Interview with James Pettifer, a scholar and author of a number of books on Kosova and the Balkans
By Ruben Avxhiu
In a comment to Illyria’s website, you expressed recently your suspicions about the special tribunal that is being debated in Kosova. What is wrong with it from your perspective?
I thought the comment on the issue in Illyria’s website has generally been very good. The issue is basically about attempts by some sections in the international community who have never been keen on the independence of Kosova to undermine that independence. The key to doing this is to undermine the legal system of a country and its practical political democracy. The Kosova Parliament took a decision in 2013 that the time had come for the EULEX rule of law mission to be ended and Kosova to be responsible for its own legal system. The attempt to prolong the EULEX mandate through the establishment of the proposed Tribunal is a direct attack on Kosova’s legal sovereignty.
Why do you think there seem to be so much pressure in this time about it from governments which in other aspects support and help the new Republic of Kosova?
Why is this happening now? I think there is a very simple answer to this – the IC is frightened at the successes of Russian policy in the Ukraine, and you only have to look sometimes at the Belgrade newspapers to see how closely all this is being watched in Serbia.
Russia has in my opinion growing economic influence in Serbia, and the IC is afraid that Belgrade will move at some future point over annexation of the part of Kosova north of the Ibar River.
The offer to try to attack the ex-KLA leadership, so many of whom not only performed heroically in the wartime period but also have demonstrated their commitment to peace and reconciliation in post-conflict Kosova is part and parcel of this process, and is an attempt to give a sop to Belgrade over Kosova policy to keep the Ashton-brokered ‘peace process’ alive. This peace process has involved endless one-sided concessions by Prishtina and has little to recommend it.
What should the Kosovar politicians do?
This is not the way forward- the Marty allegations on which this movement seems to have been based have been extensively discussed and analysed for over three years and unless something new in terms of hard evidence is produced, there is no basis for any Kosova cooperation whatsoever with such an externally-imposed and politically inspired Tribunal. Kosova Assembly members should reject it this week and also say that if it formed there will be no cooperation with it.
A motion should also be passed reaffirming last year’s decision on the end of EULEX within an agreed and rapid timeframe.
There is also the issue, which is a disgrace, of outsiders who are living in the past when the LDK had a political monopoly in some countries like parts of Germany making ill-informed interventions in internal Kosova politics.

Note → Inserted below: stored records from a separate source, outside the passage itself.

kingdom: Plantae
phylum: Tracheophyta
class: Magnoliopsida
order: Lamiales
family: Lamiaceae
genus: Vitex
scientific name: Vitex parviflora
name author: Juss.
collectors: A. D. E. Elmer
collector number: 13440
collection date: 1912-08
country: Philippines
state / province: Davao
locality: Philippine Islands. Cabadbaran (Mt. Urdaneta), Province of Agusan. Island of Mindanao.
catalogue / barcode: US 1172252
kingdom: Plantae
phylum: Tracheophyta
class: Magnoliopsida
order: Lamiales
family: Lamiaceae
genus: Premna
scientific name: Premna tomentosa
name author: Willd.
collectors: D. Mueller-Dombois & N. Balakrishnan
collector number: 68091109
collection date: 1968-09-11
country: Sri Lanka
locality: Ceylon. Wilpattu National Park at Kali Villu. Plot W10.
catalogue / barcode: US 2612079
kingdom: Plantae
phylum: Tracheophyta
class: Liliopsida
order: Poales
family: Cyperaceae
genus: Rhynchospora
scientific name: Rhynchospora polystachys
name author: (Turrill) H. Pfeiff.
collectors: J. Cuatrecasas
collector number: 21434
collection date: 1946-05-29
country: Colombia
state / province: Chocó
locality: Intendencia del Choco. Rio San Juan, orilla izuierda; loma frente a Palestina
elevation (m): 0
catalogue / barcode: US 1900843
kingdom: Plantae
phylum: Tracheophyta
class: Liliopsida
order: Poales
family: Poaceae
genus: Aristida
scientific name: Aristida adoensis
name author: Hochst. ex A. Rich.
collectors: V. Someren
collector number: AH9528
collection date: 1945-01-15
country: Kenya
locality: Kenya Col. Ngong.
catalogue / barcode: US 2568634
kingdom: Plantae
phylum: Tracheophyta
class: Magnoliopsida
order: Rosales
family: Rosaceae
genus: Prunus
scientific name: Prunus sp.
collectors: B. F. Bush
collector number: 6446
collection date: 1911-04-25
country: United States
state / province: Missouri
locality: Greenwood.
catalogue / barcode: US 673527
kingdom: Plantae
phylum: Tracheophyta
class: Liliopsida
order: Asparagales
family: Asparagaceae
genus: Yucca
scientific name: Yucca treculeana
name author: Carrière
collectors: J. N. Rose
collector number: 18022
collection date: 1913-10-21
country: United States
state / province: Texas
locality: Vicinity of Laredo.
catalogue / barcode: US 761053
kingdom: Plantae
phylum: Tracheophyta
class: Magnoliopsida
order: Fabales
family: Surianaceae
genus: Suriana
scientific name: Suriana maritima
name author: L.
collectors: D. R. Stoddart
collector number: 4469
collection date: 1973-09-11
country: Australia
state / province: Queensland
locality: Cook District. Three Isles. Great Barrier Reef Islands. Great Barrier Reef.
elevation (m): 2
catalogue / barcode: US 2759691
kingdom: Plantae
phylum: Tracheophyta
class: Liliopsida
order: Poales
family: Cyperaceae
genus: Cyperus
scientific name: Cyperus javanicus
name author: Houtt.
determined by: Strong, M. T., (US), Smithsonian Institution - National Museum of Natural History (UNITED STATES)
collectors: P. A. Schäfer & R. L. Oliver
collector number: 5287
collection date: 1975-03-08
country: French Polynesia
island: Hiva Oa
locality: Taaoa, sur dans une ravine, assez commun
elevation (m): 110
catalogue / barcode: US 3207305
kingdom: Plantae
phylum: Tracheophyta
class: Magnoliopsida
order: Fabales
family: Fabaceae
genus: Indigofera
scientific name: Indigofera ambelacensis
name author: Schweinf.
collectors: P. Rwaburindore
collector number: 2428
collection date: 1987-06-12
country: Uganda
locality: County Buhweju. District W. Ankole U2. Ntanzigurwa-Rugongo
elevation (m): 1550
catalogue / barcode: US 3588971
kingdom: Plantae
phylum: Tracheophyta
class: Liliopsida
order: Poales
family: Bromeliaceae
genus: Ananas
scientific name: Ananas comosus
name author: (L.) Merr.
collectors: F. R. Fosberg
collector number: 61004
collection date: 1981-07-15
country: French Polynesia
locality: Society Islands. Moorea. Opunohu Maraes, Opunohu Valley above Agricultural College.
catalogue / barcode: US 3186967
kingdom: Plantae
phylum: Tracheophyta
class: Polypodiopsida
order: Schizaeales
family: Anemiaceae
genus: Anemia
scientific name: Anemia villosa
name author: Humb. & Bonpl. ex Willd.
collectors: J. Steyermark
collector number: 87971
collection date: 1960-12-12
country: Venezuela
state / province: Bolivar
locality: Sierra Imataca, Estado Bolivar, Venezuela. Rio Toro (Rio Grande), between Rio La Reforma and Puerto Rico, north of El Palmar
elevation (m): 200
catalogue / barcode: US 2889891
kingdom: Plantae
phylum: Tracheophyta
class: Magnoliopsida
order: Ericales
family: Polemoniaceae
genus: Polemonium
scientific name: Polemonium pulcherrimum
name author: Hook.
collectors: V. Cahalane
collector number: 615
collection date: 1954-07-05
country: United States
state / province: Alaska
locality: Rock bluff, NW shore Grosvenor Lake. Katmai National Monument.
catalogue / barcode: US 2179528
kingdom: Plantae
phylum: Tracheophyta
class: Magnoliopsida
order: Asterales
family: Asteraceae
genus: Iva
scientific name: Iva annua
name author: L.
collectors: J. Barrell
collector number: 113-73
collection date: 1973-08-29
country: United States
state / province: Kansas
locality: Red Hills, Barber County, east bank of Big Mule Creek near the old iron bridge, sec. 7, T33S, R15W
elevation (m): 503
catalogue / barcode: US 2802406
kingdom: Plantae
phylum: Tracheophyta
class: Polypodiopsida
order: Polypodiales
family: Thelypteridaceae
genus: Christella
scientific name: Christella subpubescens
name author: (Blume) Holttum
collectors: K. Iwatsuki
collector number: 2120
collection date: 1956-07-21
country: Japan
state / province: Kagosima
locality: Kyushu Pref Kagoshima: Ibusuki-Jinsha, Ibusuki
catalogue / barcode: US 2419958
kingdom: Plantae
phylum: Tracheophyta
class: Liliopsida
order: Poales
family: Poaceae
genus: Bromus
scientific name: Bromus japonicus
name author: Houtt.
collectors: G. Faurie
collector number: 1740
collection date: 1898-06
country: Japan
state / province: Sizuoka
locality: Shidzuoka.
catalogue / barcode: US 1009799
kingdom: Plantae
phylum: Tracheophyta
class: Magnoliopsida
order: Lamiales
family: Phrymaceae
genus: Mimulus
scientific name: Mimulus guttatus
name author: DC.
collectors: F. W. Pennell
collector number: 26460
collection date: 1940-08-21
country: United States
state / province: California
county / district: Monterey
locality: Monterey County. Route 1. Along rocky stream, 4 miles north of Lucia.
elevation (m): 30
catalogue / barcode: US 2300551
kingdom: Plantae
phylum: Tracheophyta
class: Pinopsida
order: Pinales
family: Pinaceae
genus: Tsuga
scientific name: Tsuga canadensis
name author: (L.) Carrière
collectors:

There is an argument that if Kosova is to say no to this tribunal then it would seem as if the Kosovars lack the will to investigate crimes, which occurred during the war. Or that people in government and in the parliament have something to hide on what has been investigated. Does this reasoning make sense?
I don’t accept this, no. Kosova Albanians have a long record of positive cooperation with the ICTY at The Hague and other international judicial bodies. Foreign police investigators have worked in Kosova for many years with the knowledge of the Prishtina government
There is no merit in defensive neurotic responses to international opinion that has never supported the struggle for a free and democratic Kosova. The government and all Kosova leaders should stand on their good record.
One of your recent books offers an important research on the historic roots of the movements that preceded and in a way paved the road for the KLA. (The Kosova Liberation Army: Underground War to Balkan Insurgency, 1948-2001). In your view, will courts and tribunals affect the legacy of KLA and in a wider context the liberation war of Kosovars?
In any war there are violent acts and crimes, and if war crimes were committed by anybody, on either side, they should be exposed and subject to judicial process. But the laws already exist in both Kosova and Serbia encouraging this and some progress has been made. A controversial externally exposed ill-thought out Tribunal with undefined powers will only reopen old wounds and exacerbates genuine reconciliation. And why is Kosova being singled out? Is such a Tribunal going to be imposed also in Serbia? The American Ambassador needs to respond to public concern over this question.